EXERCISE INSTRUCTIONS — Reproduce the stretch from the start of the lines through the line containing "Datenschutz", substituting "Startseite" for "Übersicht" and leaving everything else unchanged. Omit the pictures from your answer.

(Collection entries)

⟨

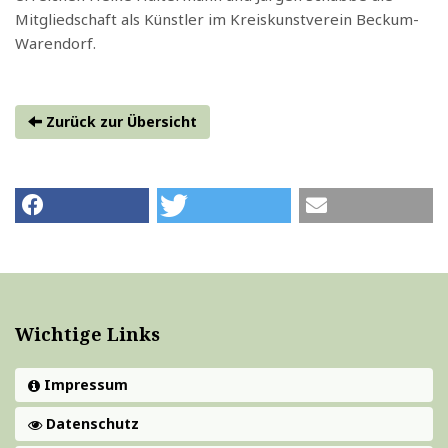
Mitgliedschaft als Künstler im Kreiskunstverein Beckum-
Warendorf.
Zurück zur Übersicht
Wichtige Links
Impressum
Datenschutz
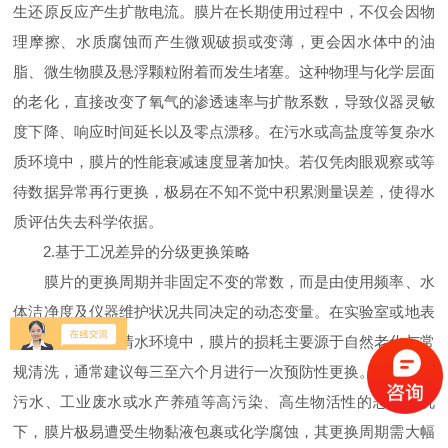
生还原反应产生扩散电流。膜片在长期使用过程中，不仅会因物
理摩擦、水质腐蚀而产生微观破损或变薄，更会因水体中的油
脂、微生物膜及悬浮颗粒附着而发生堵塞。这种物理与化学层面
的老化，直接改变了氧气的渗透速率与扩散系数，导致仪器灵敏
度下降、响应时间延长以及零点漂移。在污水或高盐度等复杂水
质环境中，膜片的性能衰减速度显著加快。若仅凭肉眼观察或等
待数据异常再行更换，极易在不知不觉中积累测量误差，使得水
质评估失去科学依据。
2.基于工况差异的分级更换策略
膜片的更换周期并非固定不变的常数，而是由使用频率、水
体洁净度及仪器维护状况共同决定的动态变量。在实验室或地表
水等相对洁净的清水环境中，膜片的损耗主要源于自然老化与常
规清洗，通常建议每三至六个月进行一次预防性更换。而在市政
污水、工业废水或水产养殖等高污染、高生物活性的恶劣工况
下，膜片极易遭受生物黏液包裹或化学腐蚀，其更换周期需大幅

⟩

TASK SOLUTION —
Mitgliedschaft als Künstler im Kreiskunstverein Beckum-
Warendorf.
Zurück zur Startseite
Wichtige Links
Impressum
Datenschutz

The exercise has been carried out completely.